Salting just involves adding a random string to the end of the input key.
So generate a random string of some length:
Generate a random alphanumeric string in cocoa
And then just append it to the key using:
NSString *saltedKey = [key stringByAppendingString:salt];
Unless salt is being used in a different way in the article you read this should be correct.
How a random salt is normally used:
#Ca1icoJack is completely correct in saying that all you have to do is generate some random data and append it to the end. The data is usually binary as opposed to alphanumeric though. The salt is then stored unencrypted alongside each hashed password, and gets concatenated with the user's plaintext password in order to check the hash every time the password gets entered.
What the is the point of a SALT if it's stored unencrypted next to the hashed password?

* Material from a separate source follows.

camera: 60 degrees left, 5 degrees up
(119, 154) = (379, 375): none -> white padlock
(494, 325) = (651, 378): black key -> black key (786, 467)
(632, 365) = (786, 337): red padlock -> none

Suppose someone gets access to your hashed passwords. Human chosen passwords are fairly vulnerable to being discovered via rainbow tables. Adding a hash means the rainbow table needs to not only include the values having any possible combination of alphanumeric characters a person might use, but also the random binary salt, which is fairly impractical at this point in time. So, basically adding a salt means that a brute force attacker who has access to both the hashed password and the salt needs to both figure how how the salt was concatenated to the password (before or after, normally) and brute force each password individually, since readily available rainbow tables don't include any random binary data.

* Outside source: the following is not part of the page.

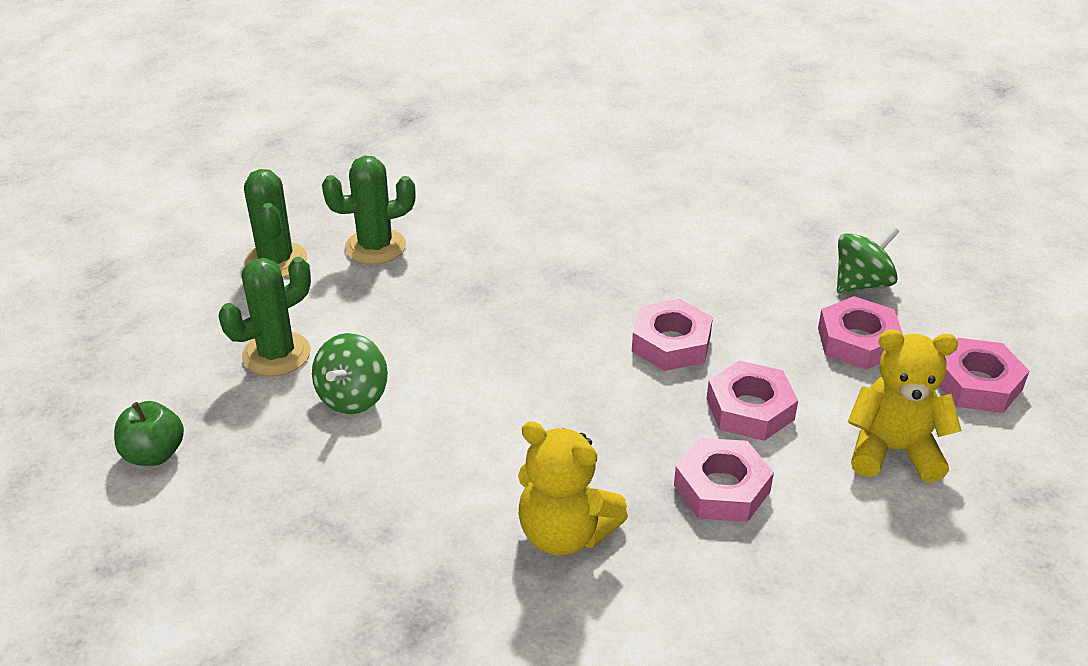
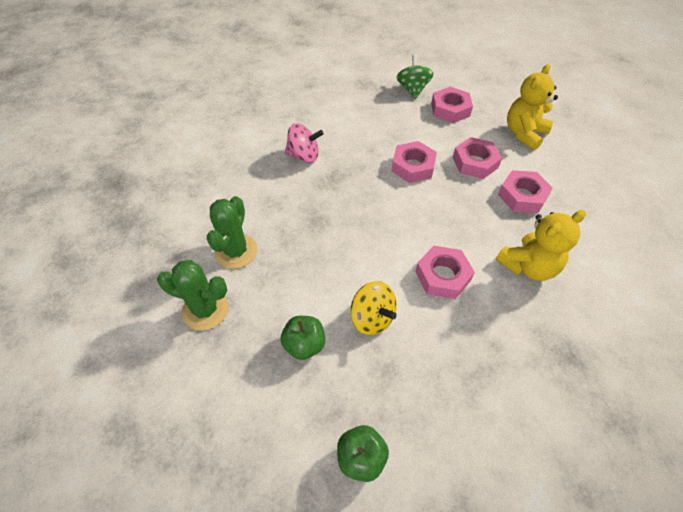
camera: 60 degrees left, 15 degrees up
(276, 354) = (304, 344): green cactus -> green apple
(353, 397) = (372, 318): green spinning top -> yellow spinning top
(590, 234) = (304, 156): none -> pink spinning top
(977, 384) = (496, 92): pink nut -> pink nut (442, 276)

Edit: But I said encrypted, not hashed:
Okay, I didn't read very carefully, ignore me. Someone is going to have to brute-force the key whether it's salted or not with encryption. The only discernable benefit I can see would be as that article says to avoid having the same key (from the user's perspective) used to encrypt the same data produce the same result. That is useful in encryption for different reasons (encrypted messages tend to have repeating parts which could be used to help break the encryption more easily) but the commenters are correct in noting that it is normally not called an salt in this instance.
Regardless, the trick is to concatenate the salt, and store it alongside each bit of encrypted data.